The following syllogism is correct but not true:
Every tree is a spirit
The oak is a tree
Therefore the oak is a spirit
The following syllogism is true but not correct:
Every spiritual being is immortal
The soul is immortal
Therefore the soul is a spiritual being
Notice in the latter example that the conclusion expresses a truth, viz., “the soul is a spiritual being.” But this conclusion is not legitimately drawn from the premisses; the syllogism lacks consequence; therefore the syllogism is incorrect.

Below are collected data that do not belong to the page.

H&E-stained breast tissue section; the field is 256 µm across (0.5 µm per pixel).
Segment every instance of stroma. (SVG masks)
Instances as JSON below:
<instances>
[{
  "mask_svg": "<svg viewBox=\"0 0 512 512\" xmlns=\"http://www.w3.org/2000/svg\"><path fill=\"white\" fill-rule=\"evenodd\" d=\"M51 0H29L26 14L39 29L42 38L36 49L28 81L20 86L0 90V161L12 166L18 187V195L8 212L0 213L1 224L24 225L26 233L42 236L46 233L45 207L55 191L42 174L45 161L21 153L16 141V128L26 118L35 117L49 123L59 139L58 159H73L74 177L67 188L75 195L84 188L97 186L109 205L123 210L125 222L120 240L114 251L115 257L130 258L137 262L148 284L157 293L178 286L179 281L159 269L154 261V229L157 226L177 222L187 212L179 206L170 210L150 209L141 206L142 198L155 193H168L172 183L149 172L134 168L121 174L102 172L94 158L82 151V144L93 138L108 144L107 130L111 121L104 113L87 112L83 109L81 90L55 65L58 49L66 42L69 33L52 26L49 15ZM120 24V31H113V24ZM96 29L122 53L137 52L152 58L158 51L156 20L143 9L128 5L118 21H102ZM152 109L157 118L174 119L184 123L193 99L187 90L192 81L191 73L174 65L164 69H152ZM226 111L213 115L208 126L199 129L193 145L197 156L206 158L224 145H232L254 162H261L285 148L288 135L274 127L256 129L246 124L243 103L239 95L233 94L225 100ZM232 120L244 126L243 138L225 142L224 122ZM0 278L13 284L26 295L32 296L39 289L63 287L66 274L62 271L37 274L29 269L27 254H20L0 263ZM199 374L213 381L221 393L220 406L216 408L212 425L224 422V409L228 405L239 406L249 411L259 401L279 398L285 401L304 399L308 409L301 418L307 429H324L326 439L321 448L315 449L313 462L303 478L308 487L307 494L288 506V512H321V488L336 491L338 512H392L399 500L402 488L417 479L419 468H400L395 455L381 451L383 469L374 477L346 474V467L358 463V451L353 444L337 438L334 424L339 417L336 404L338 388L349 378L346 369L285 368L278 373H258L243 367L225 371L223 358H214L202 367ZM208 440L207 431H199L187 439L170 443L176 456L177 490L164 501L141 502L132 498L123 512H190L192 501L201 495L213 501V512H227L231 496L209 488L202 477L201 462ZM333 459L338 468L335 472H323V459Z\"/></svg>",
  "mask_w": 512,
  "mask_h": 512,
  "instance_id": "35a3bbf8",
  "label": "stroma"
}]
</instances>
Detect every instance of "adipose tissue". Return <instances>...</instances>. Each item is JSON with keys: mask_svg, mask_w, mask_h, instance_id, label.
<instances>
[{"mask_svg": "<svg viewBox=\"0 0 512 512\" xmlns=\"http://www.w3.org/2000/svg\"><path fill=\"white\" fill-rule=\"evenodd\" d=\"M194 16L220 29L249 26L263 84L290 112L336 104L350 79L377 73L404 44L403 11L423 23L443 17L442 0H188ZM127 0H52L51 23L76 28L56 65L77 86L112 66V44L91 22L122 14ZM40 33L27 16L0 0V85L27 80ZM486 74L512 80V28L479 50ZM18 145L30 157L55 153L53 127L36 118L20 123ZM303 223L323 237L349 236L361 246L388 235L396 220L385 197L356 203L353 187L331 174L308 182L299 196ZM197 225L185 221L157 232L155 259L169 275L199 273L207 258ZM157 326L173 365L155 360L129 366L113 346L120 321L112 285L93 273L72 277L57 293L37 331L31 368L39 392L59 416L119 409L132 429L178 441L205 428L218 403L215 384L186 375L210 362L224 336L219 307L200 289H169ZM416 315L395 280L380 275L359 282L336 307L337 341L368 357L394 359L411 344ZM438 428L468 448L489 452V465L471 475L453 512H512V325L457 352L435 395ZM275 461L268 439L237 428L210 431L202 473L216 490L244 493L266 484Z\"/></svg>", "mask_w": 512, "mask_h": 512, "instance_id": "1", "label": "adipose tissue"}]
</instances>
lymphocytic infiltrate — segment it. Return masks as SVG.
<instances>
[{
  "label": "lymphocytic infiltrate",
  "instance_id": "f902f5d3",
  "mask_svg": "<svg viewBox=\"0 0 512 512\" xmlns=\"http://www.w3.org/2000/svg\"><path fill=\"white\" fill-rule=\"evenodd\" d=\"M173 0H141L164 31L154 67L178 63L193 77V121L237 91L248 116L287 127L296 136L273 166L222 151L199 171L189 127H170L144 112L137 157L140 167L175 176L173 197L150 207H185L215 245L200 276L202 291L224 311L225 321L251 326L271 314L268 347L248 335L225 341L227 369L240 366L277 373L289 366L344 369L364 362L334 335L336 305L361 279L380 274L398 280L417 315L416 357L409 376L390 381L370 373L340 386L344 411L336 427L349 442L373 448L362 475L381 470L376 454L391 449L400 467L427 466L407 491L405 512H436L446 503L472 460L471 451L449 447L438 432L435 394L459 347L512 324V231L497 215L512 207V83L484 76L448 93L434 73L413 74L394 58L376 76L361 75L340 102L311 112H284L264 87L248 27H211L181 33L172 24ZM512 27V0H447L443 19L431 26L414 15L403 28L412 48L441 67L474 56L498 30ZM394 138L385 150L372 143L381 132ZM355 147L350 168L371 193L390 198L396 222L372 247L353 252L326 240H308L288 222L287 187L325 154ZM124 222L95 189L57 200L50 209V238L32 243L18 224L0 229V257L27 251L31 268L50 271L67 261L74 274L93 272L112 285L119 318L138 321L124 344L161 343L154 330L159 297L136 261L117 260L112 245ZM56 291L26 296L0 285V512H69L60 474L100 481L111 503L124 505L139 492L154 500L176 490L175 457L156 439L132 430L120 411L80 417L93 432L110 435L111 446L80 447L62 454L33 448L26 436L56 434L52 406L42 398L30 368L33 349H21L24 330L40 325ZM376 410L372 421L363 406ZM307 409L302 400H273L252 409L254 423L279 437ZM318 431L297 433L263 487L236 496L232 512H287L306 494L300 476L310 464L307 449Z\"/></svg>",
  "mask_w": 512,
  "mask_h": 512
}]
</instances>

Now Dialectics looks only to correctness in syllogisms. While it is evident that the syllogism can serve no worthy or valuable purpose unless it is both correct and true, we must learn first how to make it correct. The science of Dialectics has correctness of reasoning as its Formal Object, and in all that follows we look to correctness of syllogisms and not to their truth. Nevertheless, Dialectics finds a stable relation existing between truth and correctness in syllogisms, and the following practical principles are discerned:
- The correctness of the syllogism being supposed, it follows that if the premisses are true the conclusion will be true; but if the premisses are false, the conclusion may be false or true.
- The correctness of the syllogism being supposed, it follows that if the conclusion is false, one or both of the premisses must be false; but if the conclusion is true, the premisses may be true or false.

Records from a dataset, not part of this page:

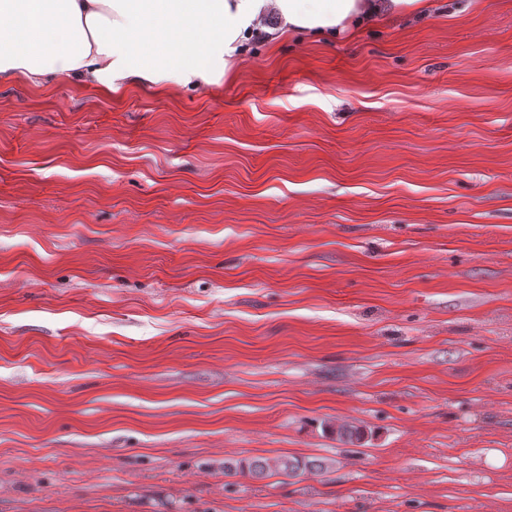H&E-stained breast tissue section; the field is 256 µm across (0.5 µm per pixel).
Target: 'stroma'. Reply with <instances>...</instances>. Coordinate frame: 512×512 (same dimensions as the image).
I'll return each instance as SVG.
<instances>
[{
  "label": "stroma",
  "instance_id": "obj_1",
  "mask_svg": "<svg viewBox=\"0 0 512 512\" xmlns=\"http://www.w3.org/2000/svg\"><path fill=\"white\" fill-rule=\"evenodd\" d=\"M431 3L0 86V512H512V0ZM312 460L283 455L276 458L255 457L249 460H228L224 463V472L228 475L242 474L263 478L272 474L296 476L307 469L319 468L320 463Z\"/></svg>",
  "mask_w": 512,
  "mask_h": 512
}]
</instances>
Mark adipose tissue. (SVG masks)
<instances>
[{
	"label": "adipose tissue",
	"instance_id": "adipose-tissue-1",
	"mask_svg": "<svg viewBox=\"0 0 512 512\" xmlns=\"http://www.w3.org/2000/svg\"><path fill=\"white\" fill-rule=\"evenodd\" d=\"M427 0H0V85L119 92L219 84L255 37L349 39Z\"/></svg>",
	"mask_w": 512,
	"mask_h": 512
}]
</instances>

To state the principles in a somewhat more direct form:
True premisses — true conclusion
True conclusion — false or true premisses
False premisses — false or true conclusion
False conclusion — false premisses (one or both)
c) Kinds of Syllogisms
Here we speak only of the perfect syllogism, that is, the syllogism which squares precisely with the definition of syllogism given above. Of imperfect syllogisms we shall speak in Article 4 of this Chapter.
The perfect syllogism is:
- Categorical when all three of its propositions are categorical, that is absolute and unconditioned propositions. The categorical syllogism is simple or compound, according as its propositions are simple or compound propositions.
- Hypothetical when the major (first) premiss is a hypothetical proposition. This syllogism is connective (or simply conditional), conjunctive, or disjunctive, according as its major proposition is a connective, conjunctive, or disjunctive proposition.
Examples:
1. Simple categorical syllogism:
Every man is mortal
John Smith is a man
Therefore, John Smith is mortal
2. Compound categorical syllogism:
Whatever is infinitely perfect is necessarily eternal
God is infinitely perfect
Therefore, God is necessarily eternal
3. Conditional syllogism:
If it rains, there will be no game
It rains
Therefore, there will be no game
4. Conjunctive syllogism:
The milk cannot be at once sweet and sour
It is sweet
Therefore, it is not sour
5. Disjunctive syllogism:
Either Smith won, or he was defeated
He was defeated
Therefore, he did not win.
Summary of the Article
In this Article we have learned that the syllogism is the most perfect form of argumentation, which is the expression in speech of the reasoning process. We have also defined it, have studied its elements, and have learned the names of its terms and propositions. We have investigated the matter of truth and correctness in syllogisms, and, while asserting the aim of Dialectics as the achieving of correctness, we have indicated certain basic principles for judging of the truth of correct syllogisms. We have distinguished syllogisms as categorical and hypothetical, and have illustrated the classes by examples.